Many mountain bike riders just get on a bike and try to ride, without understanding that it needs a fit as much as a road bike, not only for handling and aerodynamics, but for power transfer. A bad fit will place abnormal stress on the rider's hips and knees, as well as the wrists and back. If you hurt after a hard mountain bike ride, your bike's fit may be the problem---and it may be doing damage to your spine and joints as well.

Divall also has other advice for two-wheelers: "Racers know to get a tune up for their bike at the beginning of the season, but not everyone else does. Preventative maintenance is important, so is keeping the bike lubed and maintained. Everyone should know how to lube a bike and change a flat tire."

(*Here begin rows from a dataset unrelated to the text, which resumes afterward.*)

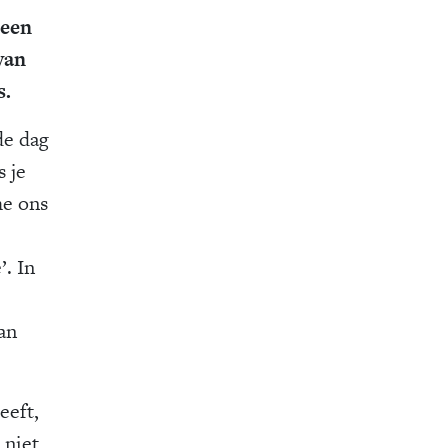
 een
van
s.
de dag
s je
he ons
. In
an
eeft,
 niet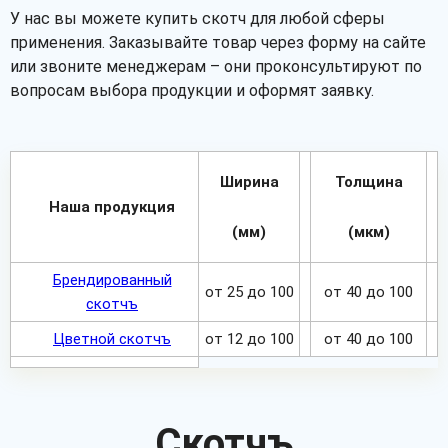
У нас вы можете купить скотч для любой сферы
применения. Заказывайте товар через форму на сайте
или звоните менеджерам – они проконсультируют по
вопросам выбора продукции и оформят заявку.
Ширина
Толщина
Наша продукция
(мм)
(мкм)
Брендированный
от 25 до 100
от 40 до 100
скотчъ
Цветной скотчъ
от 12 до 100
от 40 до 100
Скотчъ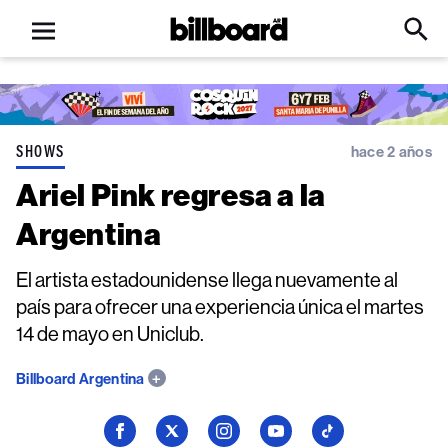
Open
Billboard
Searc
Click
menu
to
Expa
Searc
Input
SHOWS
hace 2 años
Ariel Pink regresa a la
Argentina
El artista estadounidense llega nuevamente al
país para ofrecer una experiencia única el martes
14 de mayo en Uniclub.
Billboard Argentina
Seguí
Seguí
Seguí
Seguí
Seguí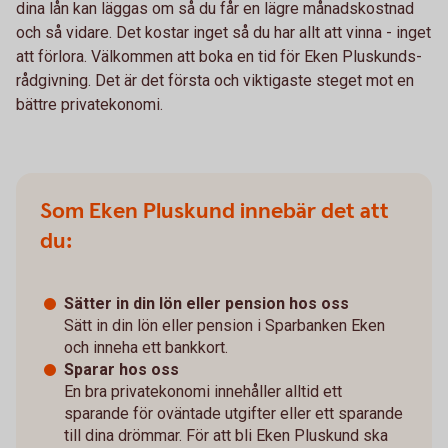
dina lån kan läggas om så du får en lägre månadskostnad
och så vidare. Det kostar inget så du har allt att vinna - inget
att förlora. Välkommen att boka en tid för Eken Pluskunds-
rådgivning. Det är det första och viktigaste steget mot en
bättre privatekonomi.
Som Eken Pluskund innebär det att
du:
Sätter in din lön eller pension hos oss
Sätt in din lön eller pension i Sparbanken Eken
och inneha ett bankkort.
Sparar hos oss
En bra privatekonomi innehåller alltid ett
sparande för oväntade utgifter eller ett sparande
till dina drömmar. För att bli Eken Pluskund ska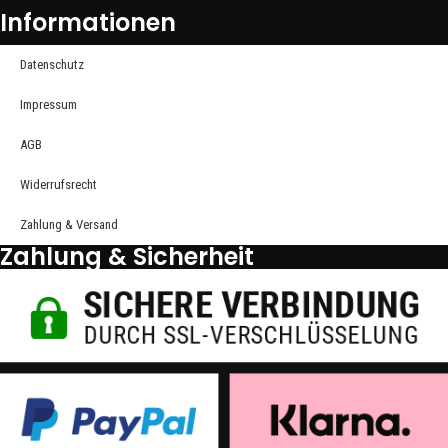
Informationen
Datenschutz
Impressum
AGB
Widerrufsrecht
Zahlung & Versand
Zahlung & Sicherheit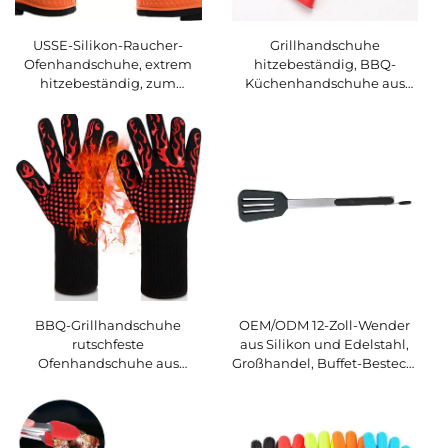
USSE-Silikon-Raucher-
Grillhandschuhe
Ofenhandschuhe, extrem
hitzebeständig, BBQ-
hitzebeständig, zum
Küchenhandschuhe aus
direkten Gebrauch auf Grill,
Silikon, Ofenhandschuhe
Fritteuse und Grillgrube,
zum sicheren Umgang mit
wasserdichte Grill- und
heißen Lebensmitteln,
BBQ-Handschuhe
Töpfen und Pfannen für den
Grill
BBQ-Grillhandschuhe
OEM/ODM 12-Zoll-Wender
rutschfeste
aus Silikon und Edelstahl,
Ofenhandschuhe aus
Großhandel, Buffet-Besteck,
lebensmittelechtem Silikon,
Dim-Sum-Clips,
Küchenuntersetzer
Grillwerkzeuge, Steak- und
(Potholder),
Brottongs
hitzebeständige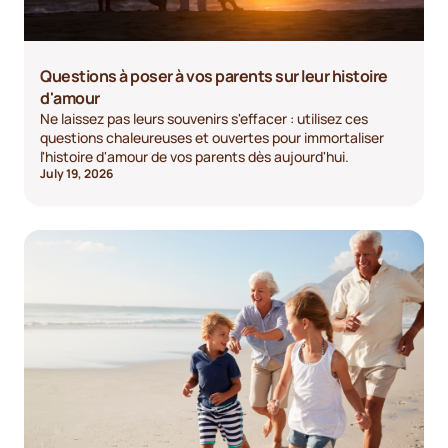
Questions à poser à vos parents sur leur histoire
d'amour
Ne laissez pas leurs souvenirs s'effacer : utilisez ces
questions chaleureuses et ouvertes pour immortaliser
l'histoire d'amour de vos parents dès aujourd'hui.
July 19, 2026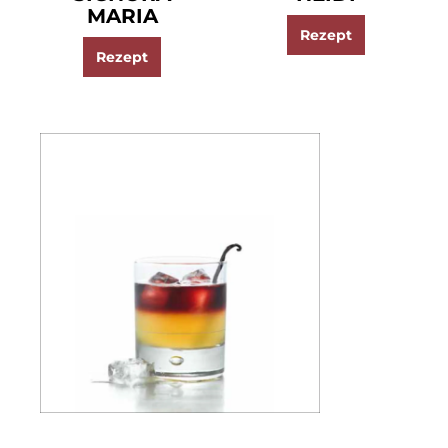
MARIA
Rezept
Rezept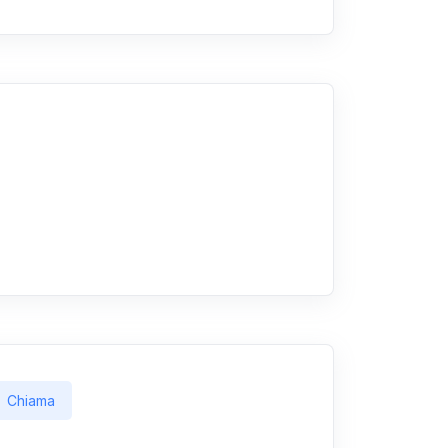
Chiama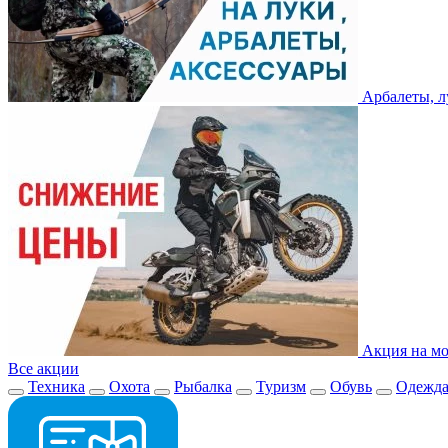
Арбалеты, л
Акция на мо
Все акции
Техника
Охота
Рыбалка
Туризм
Обувь
Одежд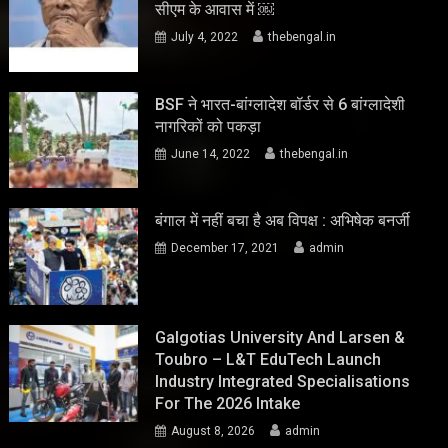
सीएम के आवास में ￼
July 4, 2022
thebengal.in
BSF ने भारत-बांग्लादेश बॉर्डर से 6 बांग्लादेशी
नागरिकों को पकड़ा
June 14, 2022
thebengal.in
बंगाल में नहीं बचा है अब विपक्ष : अभिषेक बनर्जी
December 17, 2021
admin
Galgotias University And Larsen &
Toubro – L&T EduTech Launch
Industry Integrated Specialisations
For The 2026 Intake
August 8, 2026
admin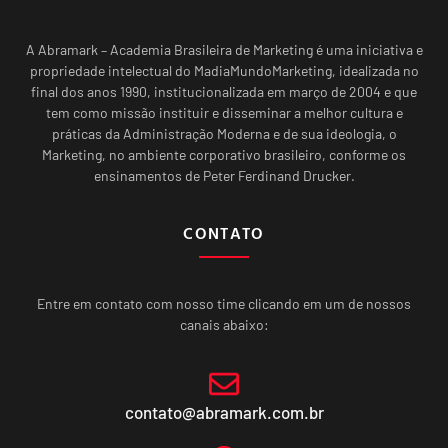
A Abramark – Academia Brasileira de Marketing é uma iniciativa e
propriedade intelectual do MadiaMundoMarketing, idealizada no
final dos anos 1990, institucionalizada em março de 2004 e que
tem como missão instituir e disseminar a melhor cultura e
práticas da Administração Moderna e de sua ideologia, o
Marketing, no ambiente corporativo brasileiro, conforme os
ensinamentos de Peter Ferdinand Drucker.
CONTATO
Entre em contato com nosso time clicando em um de nossos
canais abaixo:
contato@abramark.com.br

A good tune-up usually costs about $50. The shop should clean the bike, true the wheels, adjust the braking and shifting. "I would absolutely advise people to have that done," says Divall.

Now, the final question: how much should a rider pay for a decent bike? Divall says that a bike costing between $1,500 to $2,500 should be good enough for a good quality bike to race on or use for transportation for a casual rider.

"You're not going to have the high quality lightweight components, so you'll have more weight, but you'll definitely be able to compete in your category if you race," he said.

And one last piece of advice: work out! Divall says that the Tour riders work out with weights, and you will be a lot better racer if you do the same. You can't ride yourself into shape for racing. He says that leg presses, squats and core exercises will make anyone a better racer.